Voyage inoubliable, devoir de mémoire
“En 1899, les frères Lumière envoient leur opérateur Gabriel Veyre tourner des images dans l’empire colonial français. Au Cambodge, il filme le Ballet royal.”
C’est sur ces quelques mots de contexte que s’ouvre La Beauté du geste, et dans le même temps, le voyage de ses spectateurs qui les entraînera à travers l’espace et le temps pour découvrir le Ballet royal cambodgien.

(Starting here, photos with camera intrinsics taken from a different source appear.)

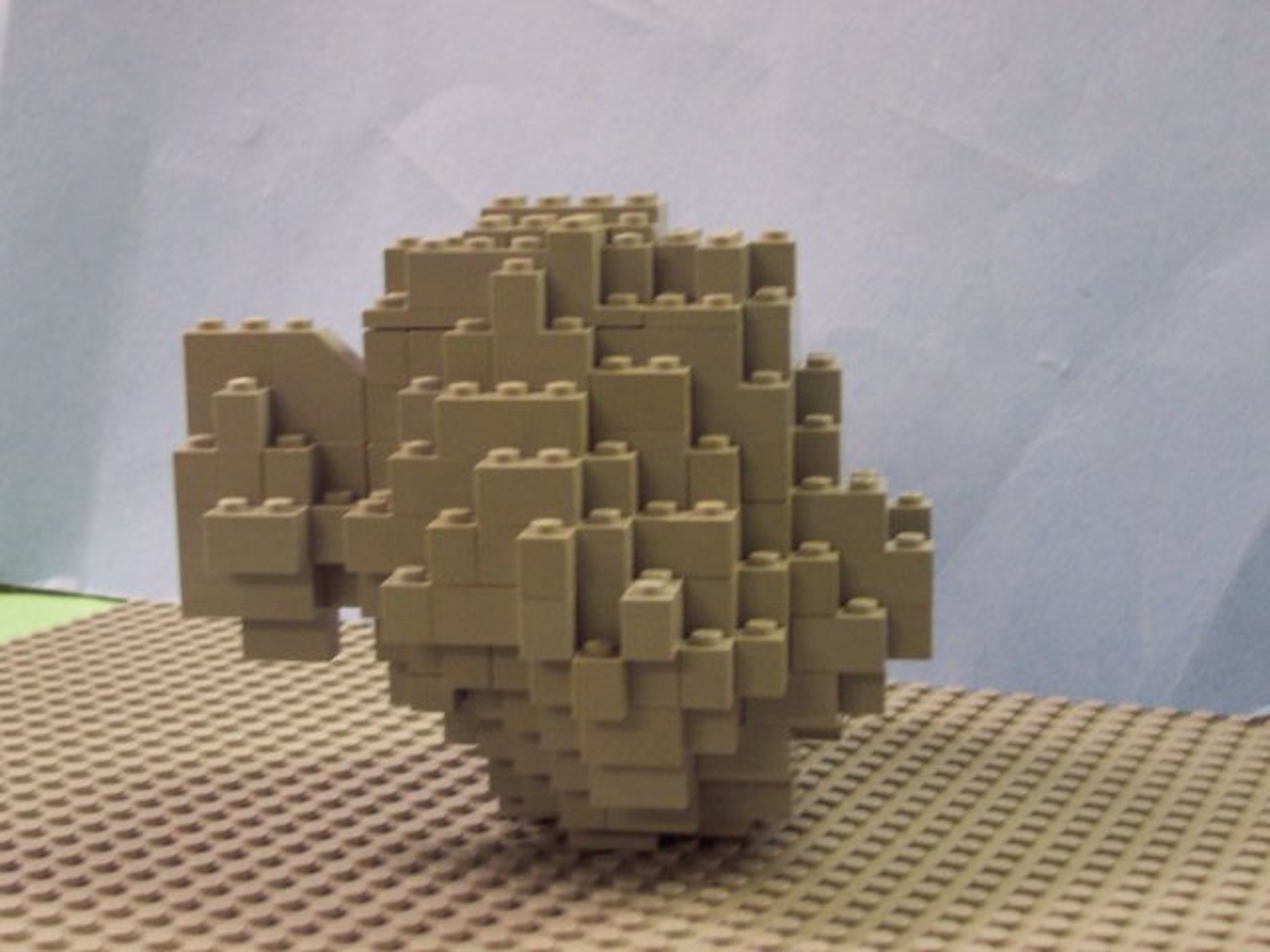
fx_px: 2091
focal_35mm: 57
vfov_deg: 25.7
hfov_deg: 33.8
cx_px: 635
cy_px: 476
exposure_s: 1/15
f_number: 3.4
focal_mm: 8.6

Une tradition dont l’histoire et la pratique semblent encore aujourd’hui assez lointaines aux populations occidentales. Pourtant, comme le rappelle habilement l’introduction du long-métrage, le Cambodge a demeuré près d’un siècle sous la protection de l’État français, doublant donc l’intérêt historique et artistique de ce documentaire.

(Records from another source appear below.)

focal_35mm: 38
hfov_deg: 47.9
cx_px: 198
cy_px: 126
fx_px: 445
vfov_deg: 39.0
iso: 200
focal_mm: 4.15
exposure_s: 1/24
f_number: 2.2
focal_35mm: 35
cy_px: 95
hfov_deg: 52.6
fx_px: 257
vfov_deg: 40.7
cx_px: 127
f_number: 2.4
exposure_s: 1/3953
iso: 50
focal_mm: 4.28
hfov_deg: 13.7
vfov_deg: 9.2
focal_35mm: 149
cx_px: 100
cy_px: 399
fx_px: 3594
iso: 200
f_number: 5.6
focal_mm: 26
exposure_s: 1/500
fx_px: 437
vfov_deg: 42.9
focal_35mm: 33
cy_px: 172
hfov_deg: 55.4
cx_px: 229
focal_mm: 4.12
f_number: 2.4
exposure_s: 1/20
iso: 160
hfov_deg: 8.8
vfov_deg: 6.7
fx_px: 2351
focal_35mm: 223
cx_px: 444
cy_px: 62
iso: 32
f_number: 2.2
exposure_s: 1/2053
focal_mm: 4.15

Filmés avec une délicatesse égalant celle du Ballet royal cambodgien, les mouvements des danseuses autant que les éléments d’archives, croquis préparatoires colorés d’aquarelle ou étoffes centenaires, se dévoilent devant les yeux ébahis des spectateurs comme autant de trésors exotiques. Pourtant, l’influence de cet art ancestral sur la culture occidentale est indéniable et le ramène à une réalité bien plus proche de nous qu’il n’y paraît.
Invité en 1906 à découvrir une représentation du Ballet royal, Auguste Rodin s’est lui-même émerveillé de ce qui marquera son œuvre à jamais. “[Ces danseuses] m’ont appris des mouvements que je n’avais jamais rencontrés nulle part, écrivait alors le sculpteur, ni dans la statuaire, ni dans la nature.”
Ces mouvements élégants, ces gestes précis et pourtant si délicats, sont filmés avec tout autant de finesse par la caméra discrète de Xavier de Lauzanne, le réalisateur. Son objectif s’invite et vous entraîne lors des répétitions, en coulisses, et bien sûr en scène pour se faire témoin des secrets de l’art du ballet cambodgien, aussi sublime qu’éminement politique.
Le retour remarqué d’un cinéaste clairvoyant
Une fois de plus, le cinéaste Xavier de Lauzanne se fait gardien de la mémoire pour préserver les images de cet art ancestral dont les techniques se perdent parfois au cours de l’Histoire.
Après Les Pépites, noté 4,6 étoiles sur 5 par une communauté AlloCiné conquise, 9 jours à Raqqa, sélectionné au Festival de Cannes, et En toute Liberté sorti l’année dernière, le réalisateur signe son grand retour avec un nouveau long-métrage où l’émerveillement visuel va de pair avec un nécessaire devoir d’instruction et de mémoire.
Si Les Pépites avait éveillé la curiosité de pas moins de 200 000 spectateurs (une performance mémorable pour un documentaire), La Beauté du geste ne manquera certainement pas de trouver son public.
Une merveille de poésie et d’Histoire, à découvrir dès maintenant au cinéma.